HOW TO COMPLETE THIS TASK - Search the lines of the records for the word "type", and copy every line that has it.

DATA FOR ANALYSIS -
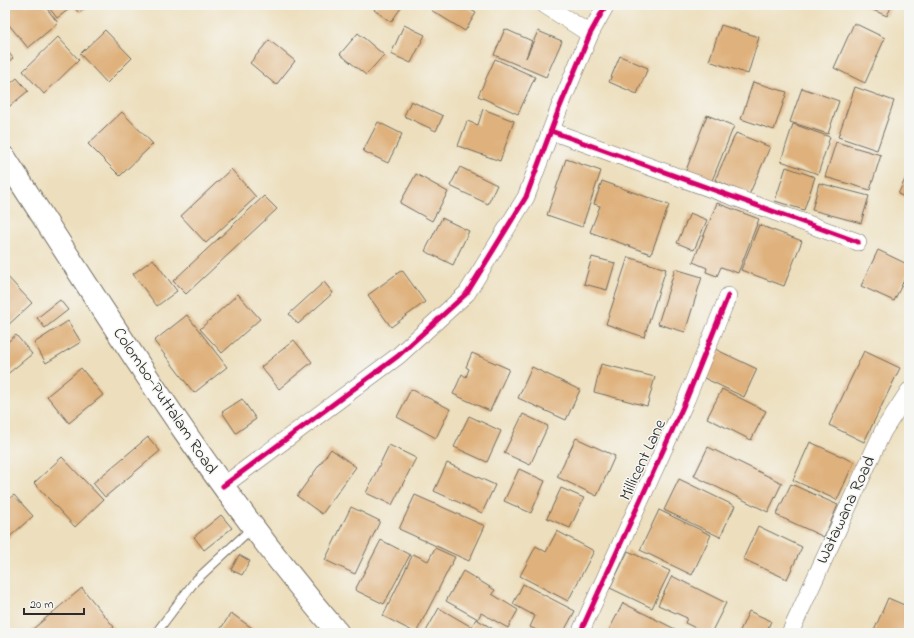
<svg xmlns="http://www.w3.org/2000/svg" width="914" height="638" viewBox="0 0 914 638" font-family="'Indie Flower',sans-serif">
<style>
.building{fill:#dfb17b}
.lines{fill:none;stroke-linecap:round;stroke-linejoin:round}
.lane-casing{stroke:#6f6a5e;stroke-width:10}
.street-casing{stroke:#6f6a5e;stroke-width:18}
.highway-casing{stroke:#6f6a5e;stroke-width:24}
.lane{stroke:#fff;stroke-width:8}
.street{stroke:#fff;stroke-width:17}
.highway{stroke:#fff;stroke-width:22}
.cycleway-casing{stroke:#f6f6f2;stroke-width:8}
.cycleway{stroke:#d6006c;stroke-width:5}
.labels{text-anchor:middle;dominant-baseline:central;stroke-width:3;stroke-linejoin:round;paint-order:stroke}
.street-label{font-size:17px;fill:#2b2b2b;stroke:#f6f6f2}
</style>
<rect width="100%" height="100%" fill="#f6f6f2"/>
<filter id="ink" filterUnits="userSpaceOnUse"><feTurbulence type="fractalNoise" baseFrequency=".025" numOctaves="2"/><feDisplacementMap in="SourceGraphic" scale="8" xChannelSelector="R" yChannelSelector="G"/><feConvolveMatrix kernelMatrix="1 2 1 2 8 2 1 2 1" color-interpolation-filters="sRGB"/></filter>
<filter id="wash" filterUnits="userSpaceOnUse"><feTurbulence type="fractalNoise" baseFrequency=".012" numOctaves="4" result="noise"/><feDisplacementMap in="SourceGraphic" scale="16" xChannelSelector="R" yChannelSelector="G"/><feGaussianBlur stdDeviation="0.9" result="paint"/><feColorMatrix in="noise" values="0 0 0 0 0 0 0 0 0 0 0 0 0 0 0 0 0 1.4 0 .05"/><feComposite in="paint" operator="in"/></filter>
<g filter="url(#wash)">
<rect width="100%" height="100%" fill="#eddfbd"/>
<g id="blocks">
<g class="building">
<polygon points="5,5 44,5 58,23 28,48 5,20"/>
<polygon points="47,5 70,5 72,7 57,18"/>
<polygon points="72,5 90,5 79,13"/>
<polygon points="377,5 403,5 391,22 374,10"/>
<polygon points="435,5 463,5 476,13 465,31 431,10"/>
<polygon points="861,5 892,5 887,16"/>
<polygon points="854,23 885,38 865,83 834,68"/>
<polygon points="404,25 425,35 411,63 391,54"/>
<polygon points="721,25 759,37 748,74 709,61"/>
<polygon points="505,29 532,41 526,58 538,31 562,41 546,77 494,55"/>
<polygon points="105,30 132,58 107,83 80,54"/>
<polygon points="358,33 384,55 366,75 340,54"/>
<polygon points="58,37 79,60 44,94 23,71"/>
<polygon points="269,40 295,61 276,85 250,63"/>
<polygon points="5,48 13,58 5,65"/>
<polygon points="620,56 648,68 637,94 609,82"/>
<polygon points="495,59 535,77 518,114 478,96"/>
<polygon points="17,78 28,91 5,110 5,88"/>
<polygon points="753,82 787,92 774,130 741,119"/>
<polygon points="855,87 894,101 877,150 838,137"/>
<polygon points="802,88 839,101 828,134 790,122"/>
<polygon points="411,101 443,116 436,131 404,116"/>
<polygon points="483,109 514,121 500,161 458,146 467,121 478,125"/>
<polygon points="122,112 153,144 120,176 88,144"/>
<polygon points="707,115 734,126 711,183 685,173"/>
<polygon points="378,122 402,134 388,163 363,151"/>
<polygon points="793,124 830,137 818,174 781,161"/>
<polygon points="736,133 770,147 749,195 715,180"/>
<polygon points="836,142 881,155 870,190 825,177"/>
<polygon points="566,159 601,171 582,227 547,215"/>
<polygon points="460,167 497,185 488,204 450,186"/>
<polygon points="786,167 815,177 804,210 775,201"/>
<polygon points="231,169 256,197 206,243 181,216"/>
<polygon points="909,171 909,199 898,194"/>
<polygon points="416,174 448,192 432,221 400,203"/>
<polygon points="602,181 669,205 651,254 590,232 600,206 594,204"/>
<polygon points="819,183 869,196 861,223 812,210"/>
<polygon points="264,196 277,209 186,294 173,281"/>
<polygon points="717,203 759,219 738,273 721,267 717,276 706,272 707,268 693,262"/>
<polygon points="690,213 707,220 694,250 677,243"/>
<polygon points="442,218 469,231 453,265 425,251"/>
<polygon points="759,225 802,241 784,286 741,270"/>
<polygon points="878,250 909,265 909,270 894,301 861,286"/>
<polygon points="592,257 615,263 607,290 584,284"/>
<polygon points="628,257 666,269 644,337 606,324"/>
<polygon points="153,259 177,291 157,306 133,274"/>
<polygon points="675,269 702,277 685,332 658,324"/>
<polygon points="402,270 425,302 391,327 368,295"/>
<polygon points="5,274 32,303 5,328"/>
<polygon points="324,282 333,293 298,324 289,314"/>
<polygon points="238,294 260,319 222,353 200,329"/>
<polygon points="60,300 68,310 45,328 37,318"/>
<polygon points="187,315 227,367 194,393 154,341"/>
<polygon points="68,321 81,342 46,363 34,343"/>
<polygon points="16,335 32,354 5,376 5,344"/>
<polygon points="294,340 312,362 279,389 261,367"/>
<polygon points="715,349 757,369 744,397 702,377"/>
<polygon points="864,351 900,368 864,442 829,425"/>
<polygon points="472,353 509,369 490,411 453,394 462,374 466,377 469,369 466,367"/>
<polygon points="601,364 655,377 647,406 594,392"/>
<polygon points="532,367 580,390 566,420 518,398"/>
<polygon points="81,368 103,395 69,423 47,396"/>
<polygon points="411,389 450,409 436,438 397,417"/>
<polygon points="722,389 766,411 751,440 707,418"/>
<polygon points="242,399 256,419 236,433 222,412"/>
<polygon points="523,414 548,426 530,465 504,453"/>
<polygon points="469,416 501,431 487,462 454,447"/>
<polygon points="148,437 160,451 105,497 93,483"/>
<polygon points="576,438 615,456 597,496 557,477"/>
<polygon points="810,442 854,462 837,500 793,480"/>
<polygon points="389,445 416,458 392,505 366,493"/>
<polygon points="708,447 782,483 768,512 694,476"/>
<polygon points="331,449 356,467 322,514 297,496"/>
<polygon points="62,457 103,500 75,527 34,483"/>
<polygon points="447,463 495,485 482,513 434,491"/>
<polygon points="519,469 545,481 531,513 504,501"/>
<polygon points="679,479 735,506 720,537 664,510"/>
<polygon points="791,484 838,505 824,537 776,515"/>
<polygon points="561,488 584,498 570,528 547,518"/>
<polygon points="14,495 33,516 5,541 5,502"/>
<polygon points="415,495 485,526 469,561 399,529"/>
<polygon points="351,507 380,521 355,574 325,560"/>
<polygon points="659,510 711,535 692,575 640,550"/>
<polygon points="221,515 232,528 204,550 194,537"/>
<polygon points="758,526 802,547 787,579 743,559"/>
<polygon points="557,531 594,551 568,601 520,576 536,546 546,552"/>
<polygon points="381,540 410,555 384,604 355,590"/>
<polygon points="435,548 455,557 416,633 383,616 413,554 428,561"/>
<polygon points="628,551 670,571 652,608 610,588"/>
<polygon points="239,555 250,561 242,575 231,570"/>
<polygon points="463,571 495,590 492,594 518,610 508,628 481,613 478,619 446,601"/>
<polygon points="672,576 726,603 711,633 706,633 685,623 687,618 658,605"/>
<polygon points="523,584 575,611 563,633 542,633 530,627 535,616 513,604"/>
<polygon points="82,588 114,627 107,633 28,633"/>
<polygon points="888,598 909,607 909,633 873,633"/>
<polygon points="623,603 679,631 678,633 615,633 609,630"/>
<polygon points="439,608 470,626 466,633 425,633"/>
<polygon points="749,611 771,621 766,633 739,633"/>
<polygon points="231,613 259,633 218,633"/>
<polygon points="476,619 500,633 468,633"/>
</g>
</g>
</g>
<g filter="url(#ink)">
<use href="#blocks" fill-opacity="0" stroke="#6f6a5e" stroke-width="1"/>
<g class="lines">
<defs>
<polyline id="lane" points="156,633 195,581 253,527"/>
<g id="street">
<polyline points="545,5 590,34"/>
<polyline points="551,131 858,242"/>
<polyline points="223,486 398,356 467,293 526,197 559,109 590,34 606,5"/>
<polyline points="580,633 686,400 728,296"/>
<polyline points="790,633 883,431 909,391"/>
</g>
<path id="highway" d="M 5,158 C 110,320 212,486 338,633"/>
</defs>
<use href="#lane" class="lane-casing"/>
<use href="#street" class="street-casing"/>
<use href="#highway" class="highway-casing"/>
<use href="#lane" class="lane"/>
<use href="#street" class="street"/>
<use href="#highway" class="highway"/>
<defs>
<g id="cycleway">
<polyline points="551,131 858,242"/>
<polyline points="223,486 398,356 467,293 526,197 559,109 590,34 606,5"/>
<polyline points="580,633 686,400 728,296"/>
</g>
</defs>
<use href="#cycleway" class="cycleway-casing"/>
<use href="#cycleway" class="cycleway"/>
</g>
</g>
<g class="labels">
<g class="street-label">
<text transform="translate(165 401) rotate(56)">Colombo-Puttalam Road</text>
<text transform="translate(643 460) rotate(-65)">Millicent Lane</text>
<text transform="translate(846 510) rotate(-65)">Watawana Road</text>
</g>
</g>
<rect width="914" height="638" fill="none" stroke="#f6f6f2" stroke-width="20"/>
<path d="M24 608v6h60v-6" fill="none" stroke="#2b2b2b" stroke-width="2"/>
<text x="30" y="608" font-size="12" fill="#2b2b2b" stroke="#f6f6f2" stroke-width="3" paint-order="stroke">20 m</text>
</svg>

EXERCISE RESULT -
<filter id="ink" filterUnits="userSpaceOnUse"><feTurbulence type="fractalNoise" baseFrequency=".025" numOctaves="2"/><feDisplacementMap in="SourceGraphic" scale="8" xChannelSelector="R" yChannelSelector="G"/><feConvolveMatrix kernelMatrix="1 2 1 2 8 2 1 2 1" color-interpolation-filters="sRGB"/></filter>
<filter id="wash" filterUnits="userSpaceOnUse"><feTurbulence type="fractalNoise" baseFrequency=".012" numOctaves="4" result="noise"/><feDisplacementMap in="SourceGraphic" scale="16" xChannelSelector="R" yChannelSelector="G"/><feGaussianBlur stdDeviation="0.9" result="paint"/><feColorMatrix in="noise" values="0 0 0 0 0 0 0 0 0 0 0 0 0 0 0 0 0 1.4 0 .05"/><feComposite in="paint" operator="in"/></filter>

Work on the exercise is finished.